Abstract
As one-reel, illegally made and exhibited pornographic films, early 20th century American stag films have been the subject of numerous scholarship on the historical and technological developments of moving-image sexual encounter. Authors like Linda Williams (1999) have attended to the visual means by which the technology of porn filmmaking articulated the hidden mechanisms of sexual functioning for audiences at the same time that it provided sexual arousal. While Williams’s intervention is useful for linking the cinematic apparatus to the development of modern discourses around sexuality as delineated by Foucault’s scientia sexualis, simultaneous attention to how racial science and empire were concurrently central to such technological developments reveals a productive set of questions regarding race in/and silent film pornography – especially as we consider the imagined Middle East as the site of sexual encounter.

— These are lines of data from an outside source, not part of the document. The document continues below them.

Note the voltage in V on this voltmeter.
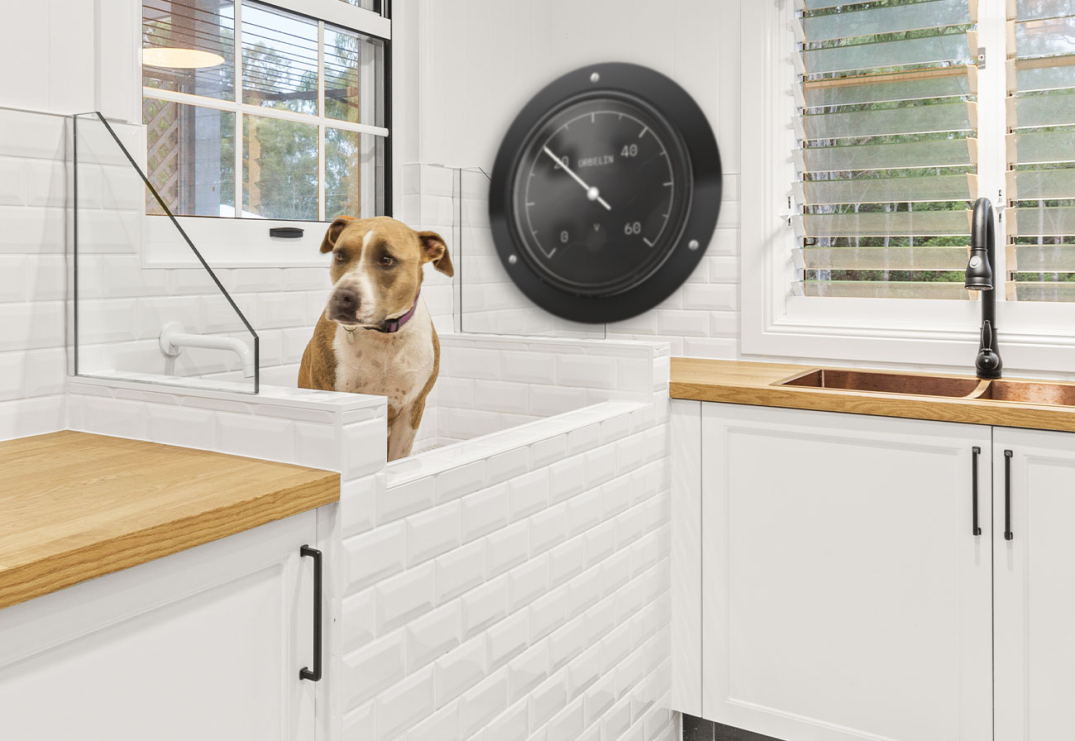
20 V
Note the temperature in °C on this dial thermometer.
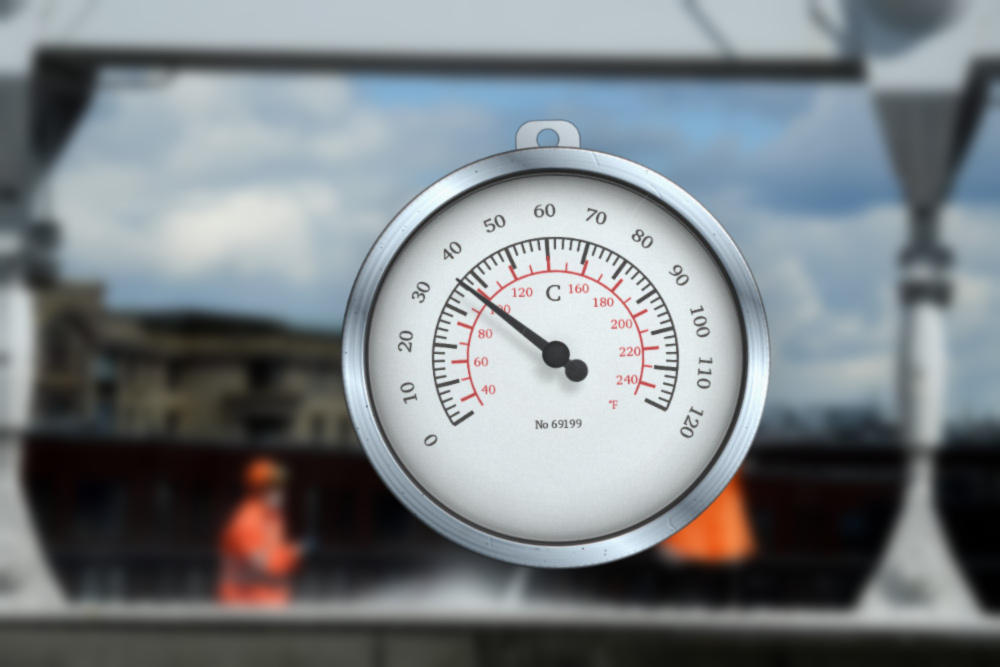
36 °C
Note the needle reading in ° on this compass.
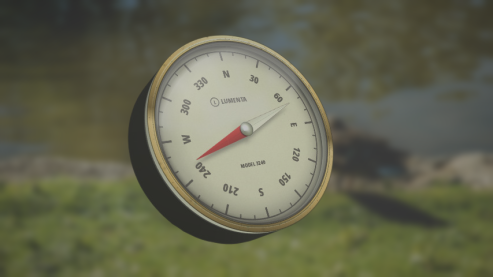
250 °
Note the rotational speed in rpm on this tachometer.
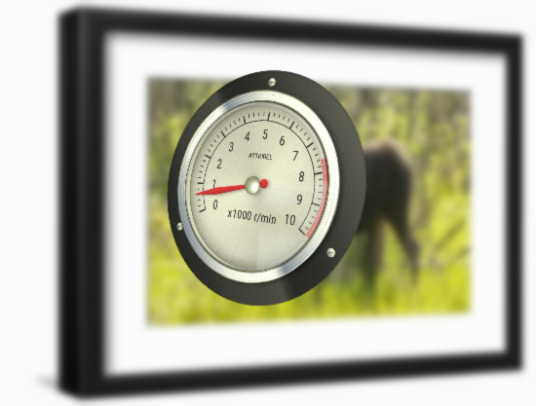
600 rpm
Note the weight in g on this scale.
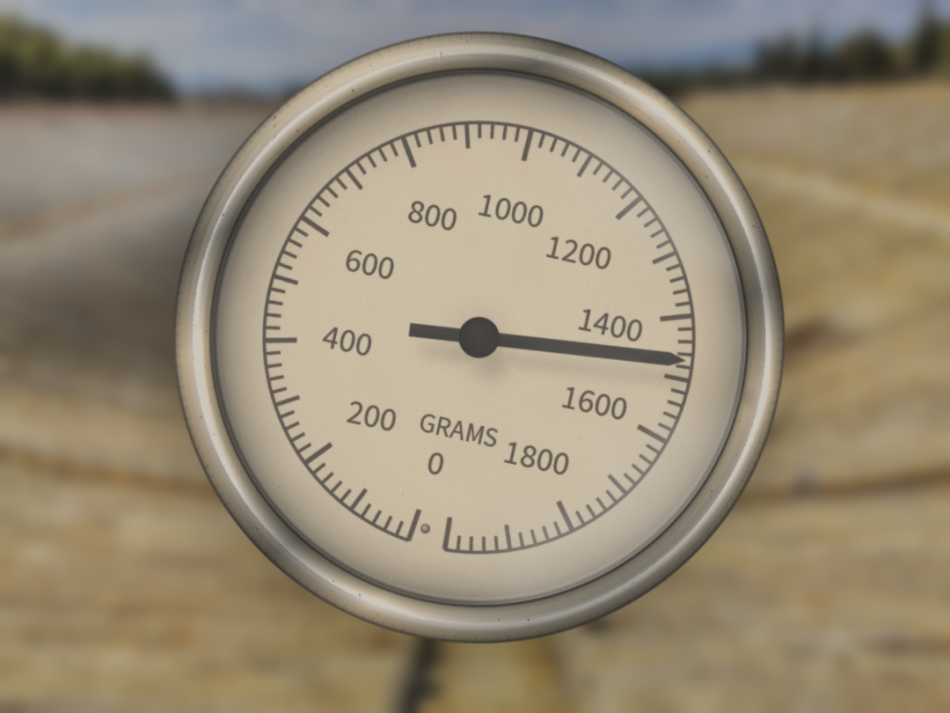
1470 g
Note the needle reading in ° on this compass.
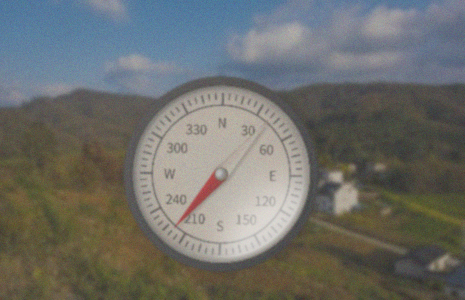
220 °
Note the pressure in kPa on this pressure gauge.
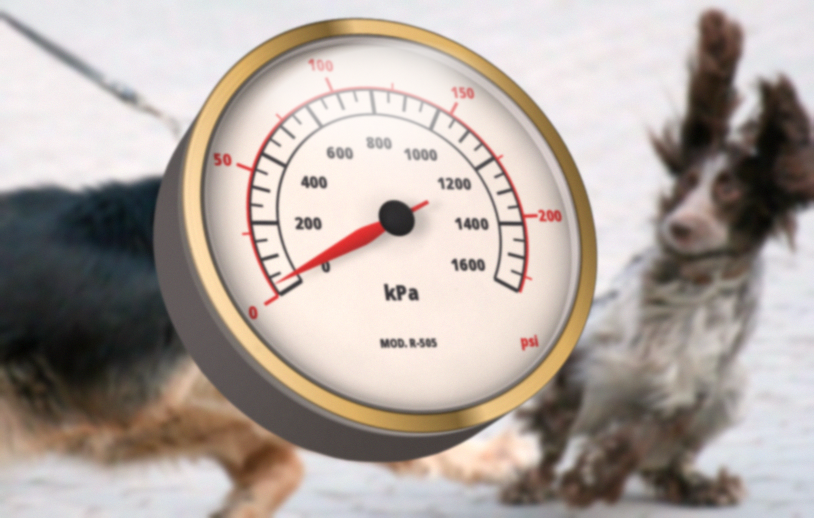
25 kPa
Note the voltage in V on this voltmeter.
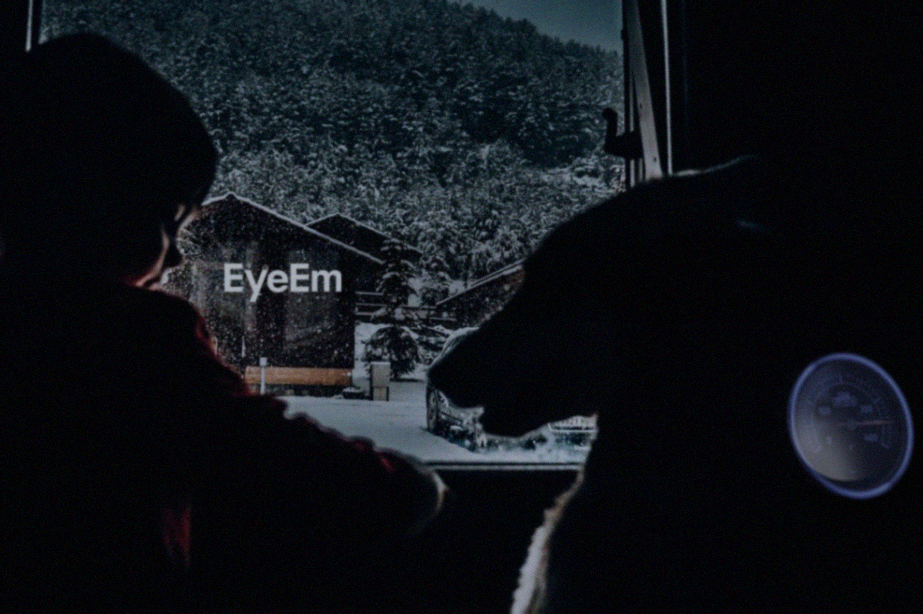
350 V
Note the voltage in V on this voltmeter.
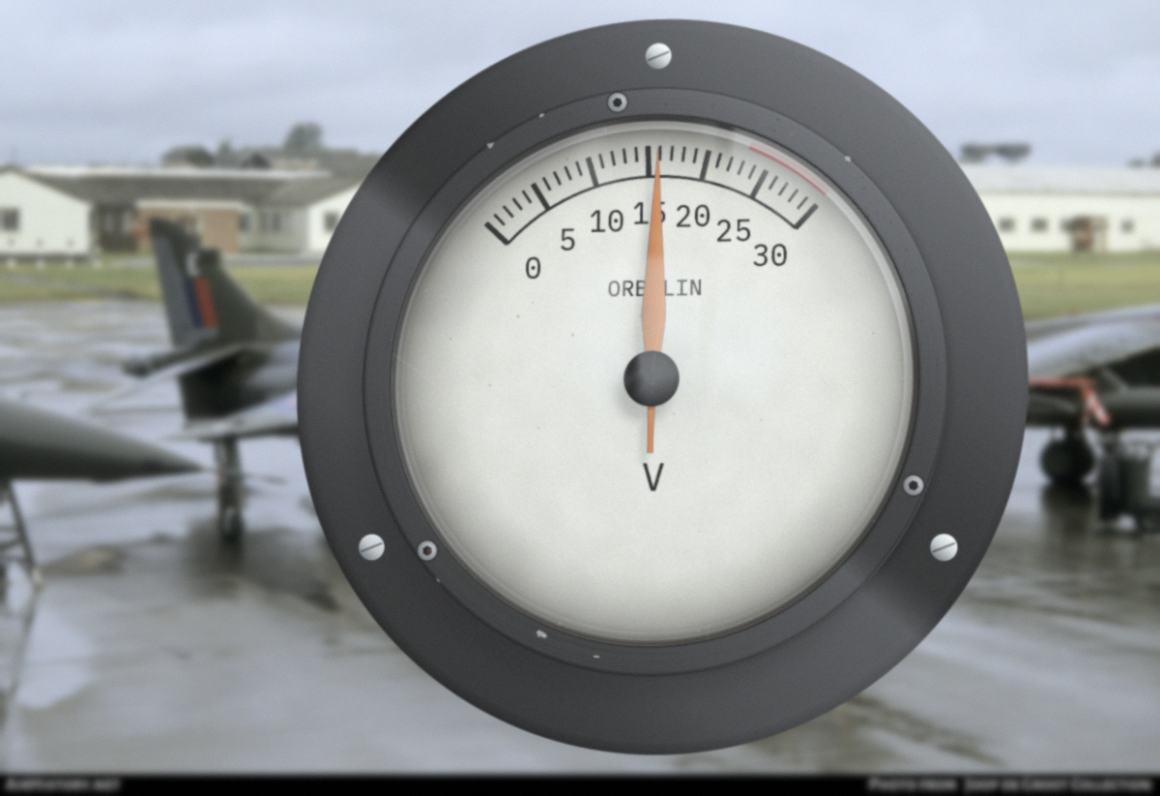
16 V
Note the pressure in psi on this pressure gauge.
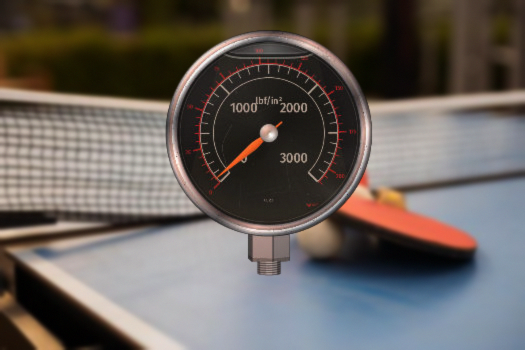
50 psi
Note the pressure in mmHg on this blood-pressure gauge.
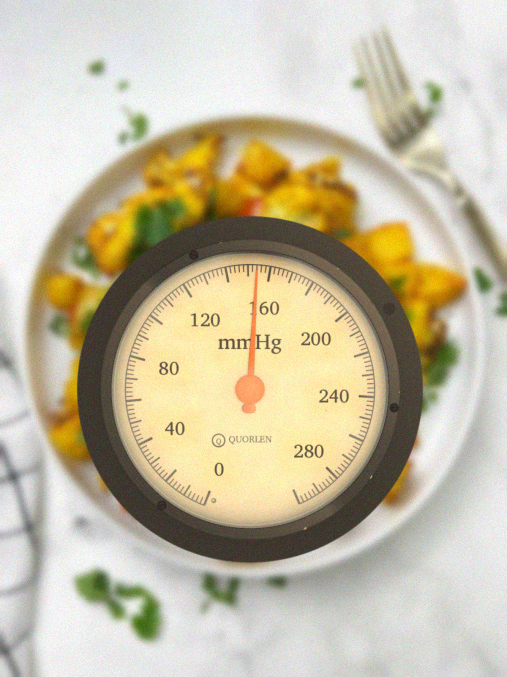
154 mmHg
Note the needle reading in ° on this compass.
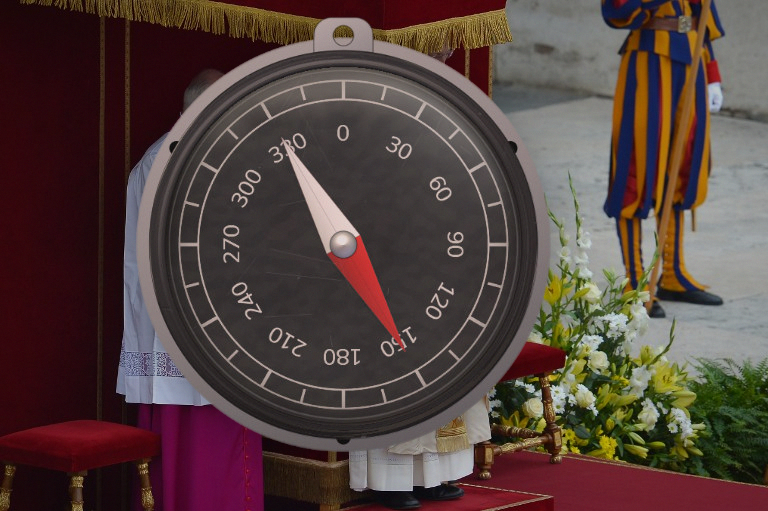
150 °
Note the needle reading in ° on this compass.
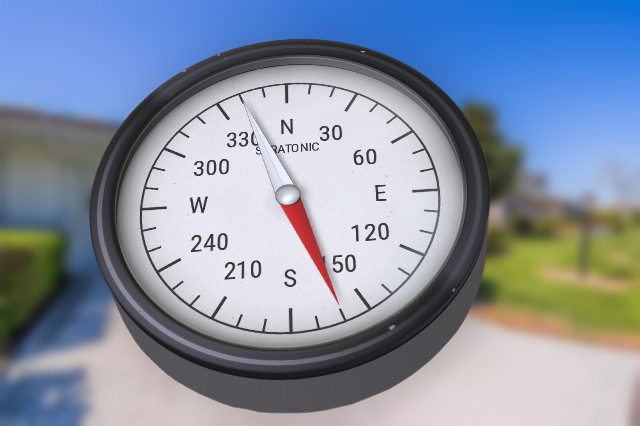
160 °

Attending to scholarly claims that the development of cinema cannot be delinked from its colonial and imperial operation in the marking of racial difference (Rony 1996; Behdad 2016), this presentation explores the construction of racial/sexual difference in early U.S. stag films that explicitly center imagined Middle Eastern subjects. By looking to case study films, including the 1920 A Country Stud Horse (which stars a woman dressed in a costume similar to that of ‘Fatima’ in the World’s Columbian Exposition), early stag films employed varying techniques to emphasize racialized sexual difference that reflected fantasies of imperial contact with the Middle East in the early 20th century.
In their use of costume, Orientalist objects, and imagery of the imagined Middle East, I argue that early stag films provide a productive site for analyzing cinema as making simultaneously visible both sexual contact and racial difference through arousing sexual performance onscreen. Attending to the strategies of fantasizing the Middle East in these pornographic productions reveals both how racial difference was marked as a cinematic endeavor in the U.S. at the turn of the century and how it further translates within the realm of racialized sexuality in the product of the stag film. In so doing, I not only bridge scholarship on cinema as a technology of colonial encounter in the Middle East and as an apparatus that intended to make sex visible at the turn of the century, but further posit stag films (and pornography in general) as a useful site of analysis in the study of empire, U.S. fantasies of the Middle East, and racialized sexuality.